» Bacaan
▶

Dilihat dari penjelasan yang dituturkan
oleh Poerwandari di atas maka kekerasan dapat dilakukan oleh Negara, baik
aparatnya, maupun Negara sebagai suatu sistem. Dengan demikian, pengertian dari
“Negara” perlu dijelaskan. Dalam Kamus
Besar Bahasa Indonesia Negara memiliki dua arti. Pertama, Negara adalah
organisasi dalam suatu wilayah yang mempunyai kekuasaan tertinggi yang sah yang
ditaati oleh rakyat. Kedua, Negara adalah kelompok sosial yang diorganisasikan
di bawah lembaga politik dan pemerintah yang efektif, mempunyai kesatuan
politik.
Negara, atatu state dalam bahasa inggris juga memiliki dua arti. Pertama, Negara
adalah a body of people living under a
single government; a nation. Arti yang kedua, adalah the teorritory oof such a government.
Pengertian Negara dalam filsafat dapat
dipahami sebagai suatu entitas kolektif dengan batas-batas wilayah dan
organisasi politik yang menjalankan kekuasaan yang berdaulat. Dalam filsafat
poolitik, Negara didefinisikkan sebagai lembaga pusat pemersatu suatu
masyarakat. Karenanya, fungsi dasar dan hakiki Negara adalah penetapan
aturan-aturan kelakuan yang mengikat. Hal ini memperlihatkan bahwa terbentuknya
Negara didasarkan pada legimitasi dari komunitasnya terhadap peran Negara
tersebut. Tanpa legitimasi dari komunitasnya, sebuah Negara mustahil terbentuk.
Hannah Arendt cenderung mendeskripsikan
Negara dengan mengacu pada filsafat klasik yunani, terutama pada pandangan
politik Aristoteles, demikian pula konsepnya mengenai Negara. Arendt memahami
Negara sebagai sistem polis
Yunani-Kuno, yang menempatkan kehidupan public pada hierarki tertinggi dalam
sistem tersebut. Arendt, dengan mengadaptasi pemikiran Aristoteles, menjelaskan
bahwa polis membentuk manusia sebagai
bios politicos dengan tindakan (praxis) dan pengungkapan diri lewat
komunikasi intersubjectif (lexis) sebagai cirri utamanya. Arent memaparkan pula
bahwa fungsi polis dalam masyarakat
Yunani Kuno, atau res publica dalam
masyarakat Romawi Kuno, menjamin suatu kehidupan bersama dan mencegah
kesia-siaan yang dihasilkan dalam kehidupan individualistic, menciptakan sebuah
ruang yang terlindungi dari kemubaziran hidup sekaligus memelihara ketahanan
dari kehidupan ituu sendiri.

◀

» Perintah Tertulis 1
Menurut bacaan tentang Negara, apa fungsi dasar dan hakiki Negara dalam filsafat politik?
» Perintah Tertulis 2
Lanjutkan bacaan tentang Negara mulai dari sesudah kalimat terakhirnya.
Baris-baris data tidak ada hubungannya dengan bacaan tentang Negara.

» Data yang Ditampilkan
▶

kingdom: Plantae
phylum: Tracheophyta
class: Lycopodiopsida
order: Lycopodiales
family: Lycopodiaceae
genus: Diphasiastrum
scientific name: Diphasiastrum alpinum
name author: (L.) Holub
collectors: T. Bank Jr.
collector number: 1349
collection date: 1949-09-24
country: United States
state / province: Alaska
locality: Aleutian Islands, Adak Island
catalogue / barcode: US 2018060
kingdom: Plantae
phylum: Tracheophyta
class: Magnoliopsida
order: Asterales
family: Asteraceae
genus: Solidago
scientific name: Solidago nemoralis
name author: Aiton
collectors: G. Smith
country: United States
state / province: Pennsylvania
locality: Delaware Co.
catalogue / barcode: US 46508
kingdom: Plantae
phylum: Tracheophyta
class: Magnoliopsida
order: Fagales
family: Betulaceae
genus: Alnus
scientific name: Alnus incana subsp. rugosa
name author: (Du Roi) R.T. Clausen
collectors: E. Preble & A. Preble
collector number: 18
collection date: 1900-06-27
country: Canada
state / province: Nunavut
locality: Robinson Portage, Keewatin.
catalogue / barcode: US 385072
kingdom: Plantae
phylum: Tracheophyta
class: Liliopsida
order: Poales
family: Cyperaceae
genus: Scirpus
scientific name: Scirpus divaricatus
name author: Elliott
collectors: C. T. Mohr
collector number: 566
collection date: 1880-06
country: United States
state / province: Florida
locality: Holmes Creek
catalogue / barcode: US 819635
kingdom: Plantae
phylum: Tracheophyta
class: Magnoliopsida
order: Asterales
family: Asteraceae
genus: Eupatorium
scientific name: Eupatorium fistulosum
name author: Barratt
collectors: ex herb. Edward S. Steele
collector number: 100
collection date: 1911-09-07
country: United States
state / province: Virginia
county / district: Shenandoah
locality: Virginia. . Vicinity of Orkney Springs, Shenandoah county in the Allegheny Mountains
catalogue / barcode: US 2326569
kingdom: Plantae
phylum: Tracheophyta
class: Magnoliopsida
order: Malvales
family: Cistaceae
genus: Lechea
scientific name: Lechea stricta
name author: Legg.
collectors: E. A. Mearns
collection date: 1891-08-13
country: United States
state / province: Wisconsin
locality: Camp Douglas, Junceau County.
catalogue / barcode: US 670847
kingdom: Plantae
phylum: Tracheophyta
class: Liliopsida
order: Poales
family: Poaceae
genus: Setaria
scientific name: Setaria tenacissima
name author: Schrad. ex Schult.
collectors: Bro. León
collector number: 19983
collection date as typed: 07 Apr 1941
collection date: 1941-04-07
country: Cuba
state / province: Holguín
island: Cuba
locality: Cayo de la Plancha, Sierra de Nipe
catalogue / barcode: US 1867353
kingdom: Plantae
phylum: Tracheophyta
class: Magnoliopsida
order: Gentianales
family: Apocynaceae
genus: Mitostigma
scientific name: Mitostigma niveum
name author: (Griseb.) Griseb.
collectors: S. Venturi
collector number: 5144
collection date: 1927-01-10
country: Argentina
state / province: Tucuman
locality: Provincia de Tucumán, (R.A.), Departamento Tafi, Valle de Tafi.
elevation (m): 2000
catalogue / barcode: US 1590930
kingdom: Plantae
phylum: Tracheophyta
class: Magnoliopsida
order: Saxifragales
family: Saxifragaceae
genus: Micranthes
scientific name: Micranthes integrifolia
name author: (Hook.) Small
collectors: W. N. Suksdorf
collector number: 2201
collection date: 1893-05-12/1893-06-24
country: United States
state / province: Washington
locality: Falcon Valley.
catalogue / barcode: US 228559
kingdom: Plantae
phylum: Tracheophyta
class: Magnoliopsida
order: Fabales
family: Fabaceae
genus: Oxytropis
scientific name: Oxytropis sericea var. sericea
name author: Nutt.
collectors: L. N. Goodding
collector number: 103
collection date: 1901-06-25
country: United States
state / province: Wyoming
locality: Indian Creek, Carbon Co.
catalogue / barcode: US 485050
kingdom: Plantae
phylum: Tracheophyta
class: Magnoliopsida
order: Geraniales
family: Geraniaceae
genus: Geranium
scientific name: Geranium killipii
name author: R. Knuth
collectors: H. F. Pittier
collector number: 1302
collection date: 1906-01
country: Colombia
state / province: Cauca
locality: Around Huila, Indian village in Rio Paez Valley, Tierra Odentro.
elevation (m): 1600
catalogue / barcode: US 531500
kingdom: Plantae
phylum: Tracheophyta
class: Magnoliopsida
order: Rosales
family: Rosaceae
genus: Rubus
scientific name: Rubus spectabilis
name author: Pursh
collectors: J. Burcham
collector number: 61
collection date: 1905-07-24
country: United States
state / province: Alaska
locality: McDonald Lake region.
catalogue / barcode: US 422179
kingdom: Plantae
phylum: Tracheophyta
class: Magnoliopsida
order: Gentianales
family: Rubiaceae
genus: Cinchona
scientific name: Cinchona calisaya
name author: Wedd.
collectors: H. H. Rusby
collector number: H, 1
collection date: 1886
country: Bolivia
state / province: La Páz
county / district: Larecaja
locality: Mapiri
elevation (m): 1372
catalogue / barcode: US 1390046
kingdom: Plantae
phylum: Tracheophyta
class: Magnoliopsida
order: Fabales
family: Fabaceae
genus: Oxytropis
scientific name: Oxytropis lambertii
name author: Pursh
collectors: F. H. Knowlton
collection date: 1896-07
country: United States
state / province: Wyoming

◀

» Hasil Akhir 1
Penetapan aturan-aturan kelakuan yang mengikat.

» Hasil Akhir 2
Namun demikian, Arendt sesungguhnya tidak hanya
merujuk Negara kota Yunani dalam memahami polis,
yang terbatas waktu dan keadaannya. Polis
dalam pengertian Arendt bukanlah Negara kota dalam lokasi fisiknya. Polis merupakan semua contoh sejarah dimana
ruang tindakan dan ucapan public telah terbangun di antara komunitas warga yang
bebas dan sama. Polis merupakan ruang
penampakan public yang selalu dapat diciptakan kembali di mana pun individu
secara politis berkumpul bersama, ketika manusia melakukan aksi bersama melalui
tindakan dan wicara.
Dengan demikian, fungsi Negara adalah
menetapkan aturan-aturan yang mengikat ( seperti yang digunakan Arendt)
menjamin suatu kehidupan bersama. Selain itu, Negara juga berfungsi untuk
menciptakan ruang dan memelihara ketahanan. Oleh karena itu, dapat kita pahami
bahwa Negara memiliki kekuasaan untuk menngatur masyarakat yang ada dalam
wilayahnya. Hal ini berarti keuasaan dalam konteks politik berkaitan dengan
keuasaan untuk mengatur masyarakat tersebut. Kesimpulan yang dapat kita ambil
adalah bahwa kekuasaan yang dijalankan oleh penguasa, dapat diartikan sebagai
sebuah tindakan Negara.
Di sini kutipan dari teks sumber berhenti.